Cross-reference: See 3. Training Base Models and 6.1. Base Model Evaluation.
Supervised Finetuning (SFT)
Download identity_conversations.jsonl dataset automatically, then apply SFT (~10 minutes on MacBook Pro M3 Max) using similar batch sizes and max sequence 512, with evaluations every 200 iterations.
Cross-reference: Full SFT details in 5.1. Supervised Finetuning (SFT).
Chatting with the Model
After SFT:
- CLI Chat: Start a command-line interface; type prompts like “What is the capital of France?” or “Hi, what color is the sky?”. The model should respond with basics like Paris or blue.
- Web Chat UI: Launch a ChatGPT-style web interface for interactive conversations.
Cross-reference: 7.1. Web Chat UI and 7.2. CLI Chat.
Batch Size Tuning Guidelines
Adjust these to prevent OOM errors on your hardware. Start conservative and increase gradually.

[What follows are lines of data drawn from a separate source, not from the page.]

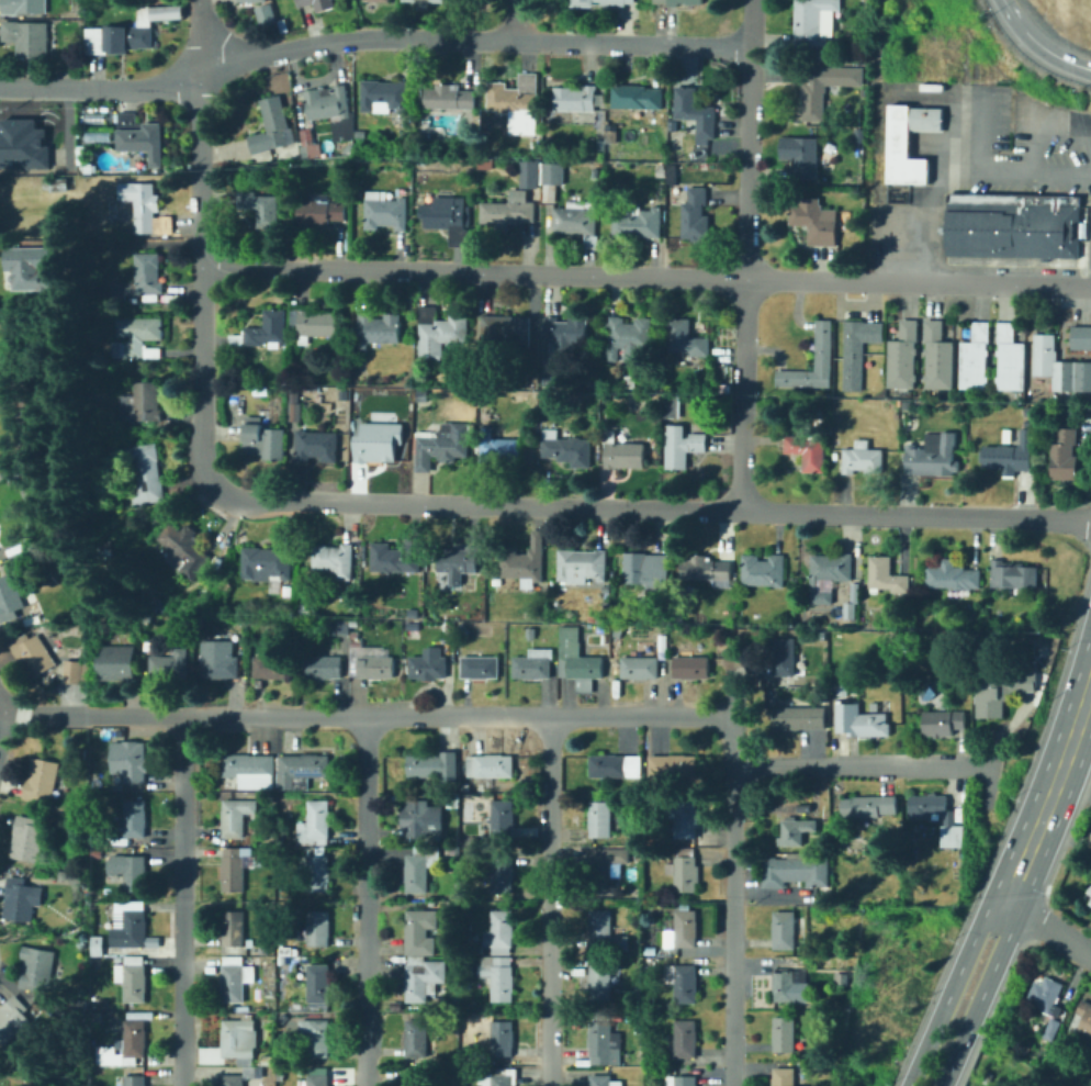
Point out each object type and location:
building: (316, 3)
building: (603, 3)
building: (679, 3)
building: (23, 7)
building: (262, 13)
building: (388, 16)
road: (518, 19)
building: (812, 20)
building: (279, 23)
building: (127, 29)
road: (471, 38)
building: (27, 40)
road: (1040, 44)
building: (816, 50)
building: (832, 50)
road: (40, 73)
road: (33, 85)
road: (134, 85)
building: (813, 94)
building: (385, 95)
building: (449, 96)
building: (636, 96)
building: (419, 97)
building: (575, 98)
building: (327, 102)
building: (518, 103)
building: (696, 113)
building: (603, 125)
building: (272, 126)
road: (1047, 126)
building: (140, 137)
road: (977, 138)
building: (22, 141)
building: (900, 143)
building: (308, 144)
building: (295, 154)
building: (834, 156)
building: (805, 157)
building: (255, 171)
building: (596, 171)
building: (662, 172)
road: (1014, 176)
building: (544, 178)
road: (1088, 183)
building: (358, 193)
building: (147, 208)
building: (262, 208)
building: (385, 210)
building: (319, 211)
building: (510, 211)
building: (696, 216)
building: (449, 217)
building: (578, 220)
building: (637, 221)
building: (815, 221)
road: (927, 226)
building: (1012, 226)
road: (132, 243)
road: (198, 245)
road: (745, 253)
building: (32, 268)
building: (142, 277)
road: (644, 277)
building: (314, 323)
building: (377, 328)
building: (264, 331)
building: (440, 331)
building: (506, 331)
building: (566, 333)
building: (138, 337)
building: (630, 337)
building: (1081, 337)
building: (686, 338)
building: (822, 344)
building: (286, 345)
building: (240, 349)
building: (857, 350)
building: (262, 353)
building: (903, 356)
building: (938, 356)
building: (975, 358)
building: (1010, 360)
building: (1060, 366)
building: (552, 380)
building: (630, 381)
building: (594, 383)
building: (315, 388)
building: (260, 390)
building: (307, 393)
building: (825, 394)
building: (422, 395)
building: (548, 396)
building: (377, 397)
building: (656, 399)
building: (501, 400)
building: (142, 403)
building: (295, 406)
building: (1062, 406)
building: (673, 407)
building: (1028, 410)
building: (625, 430)
building: (1007, 435)
building: (262, 438)
building: (376, 444)
building: (442, 444)
building: (316, 446)
building: (683, 446)
building: (566, 448)
building: (501, 449)
building: (807, 452)
building: (624, 453)
building: (933, 455)
building: (1009, 455)
building: (1064, 456)
building: (862, 458)
building: (145, 472)
road: (651, 505)
building: (184, 549)
building: (396, 557)
building: (332, 562)
building: (458, 562)
building: (524, 562)
building: (266, 563)
building: (581, 565)
building: (706, 569)
building: (763, 569)
building: (646, 570)
building: (828, 575)
building: (886, 575)
building: (952, 575)
building: (1013, 575)
building: (208, 582)
building: (287, 590)
building: (179, 596)
building: (9, 598)
building: (308, 610)
building: (849, 610)
building: (413, 612)
building: (591, 618)
building: (354, 622)
building: (801, 625)
building: (339, 628)
building: (413, 630)
building: (462, 630)
building: (618, 630)
building: (531, 633)
building: (718, 633)
building: (822, 635)
building: (199, 647)
building: (32, 653)
building: (784, 656)
building: (370, 660)
building: (578, 662)
building: (429, 664)
building: (534, 665)
building: (172, 666)
building: (118, 667)
building: (222, 667)
building: (274, 667)
building: (325, 667)
building: (480, 668)
building: (644, 668)
building: (691, 668)
building: (75, 672)
building: (250, 676)
road: (1090, 677)
building: (842, 689)
building: (1003, 693)
road: (358, 714)
building: (800, 719)
road: (3, 723)
building: (944, 723)
building: (862, 724)
road: (1011, 752)
building: (135, 764)
road: (847, 764)
building: (432, 765)
building: (490, 765)
building: (616, 766)
building: (673, 766)
building: (249, 770)
building: (300, 770)
building: (41, 779)
building: (527, 785)
road: (1050, 791)
building: (868, 805)
building: (805, 807)
building: (539, 815)
building: (237, 816)
building: (135, 818)
building: (421, 818)
building: (600, 819)
building: (687, 820)
building: (501, 821)
building: (950, 821)
building: (315, 823)
building: (796, 831)
building: (640, 837)
building: (27, 838)
building: (280, 838)
building: (473, 840)
building: (107, 849)
building: (283, 850)
building: (658, 851)
building: (95, 854)
building: (421, 867)
building: (234, 868)
building: (605, 869)
building: (130, 870)
building: (684, 870)
building: (797, 871)
building: (502, 873)
building: (319, 874)
building: (76, 878)
building: (1089, 890)
building: (23, 898)
road: (183, 900)
road: (362, 900)
road: (548, 900)
road: (731, 900)
building: (1090, 902)
building: (129, 925)
building: (466, 927)
road: (1047, 927)
building: (685, 928)
building: (319, 929)
building: (420, 930)
building: (783, 930)
building: (232, 931)
building: (501, 933)
building: (605, 934)
building: (154, 941)
building: (259, 949)
building: (650, 950)
building: (98, 951)
building: (118, 958)
building: (96, 963)
building: (37, 966)
building: (841, 975)
building: (496, 976)
building: (132, 978)
building: (423, 978)
building: (236, 980)
building: (682, 981)
building: (783, 982)
building: (600, 984)
building: (318, 985)
road: (950, 989)
road: (980, 994)
building: (1045, 995)
building: (842, 999)
building: (103, 1003)
building: (670, 1006)
building: (248, 1016)
building: (13, 1017)
building: (470, 1018)
building: (1085, 1020)
building: (1052, 1028)
building: (785, 1035)
building: (318, 1038)
building: (417, 1038)
building: (502, 1038)
building: (685, 1038)
building: (240, 1039)
building: (603, 1043)
building: (125, 1046)
building: (626, 1056)
building: (230, 1061)
building: (80, 1067)
building: (664, 1069)
park: (1001, 1069)
building: (242, 1076)
building: (416, 1076)
building: (499, 1077)
building: (785, 1077)
building: (318, 1078)
building: (134, 1080)
building: (45, 1081)
building: (604, 1081)
building: (681, 1081)
building: (797, 1085)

| Hardware | Recommended device-batch-size (Train) | Recommended total-batch-size | Expected Time (Base Train) | Notes |
|---|---|---|---|---|
| MacBook Pro M3 Max (MPS) | 32 | 16384 | ~30 minutes | Tuned baseline. |
| Standard Laptop CPU | 8-16 | 4096-8192 | 1-2 hours | Halve if OOM occurs. |
| Single Low-End GPU | 16 | 8192 | ~45 minutes | Monitor VRAM. |
| Very Low RAM (<16GB) | 4 | 2048 | 2+ hours | Disable evals if needed. |
Troubleshooting
Common issues during low-hardware runs:
| Message | Severity | Meaning |
|---|---|---|
| Out of memory (OOM) during training or eval | Error | Hardware can’t fit the batch/sequence. Reduce device-batch-size by half and retry; see tuning table above. |
| MPS not available on Mac | Warning | Falling back to CPU; ensure Apple silicon and latest OS. Performance slower. |
| No improvement in metrics after many iterations | Info | Demo-scale limits; for better results, use GPU and increase num-iterations (see 3. Training Base Models). |
| Dataset download failed for SFT | Error | Network issue; manually download identity_conversations.jsonl to cache dir and retry. |
Summary
- Run the CPU/single GPU workflow for a quick end-to-end demo fitting laptops, with auto-setup and tuned params to avoid OOM.
- Key phases: tokenizer (2B chars), base model (6 layers, 5000 iterations), SFT (1500 iterations), and chat testing.
- Tune device-batch-size and total-batch-size per hardware; use the guidelines table.
- For scaling up, see 2.2. Reproducing GPT-2 Capability Model, 3. Training Base Models, and 9.1. Hardware and Precision Options.
- Interact via 7. Chatting with Models once complete.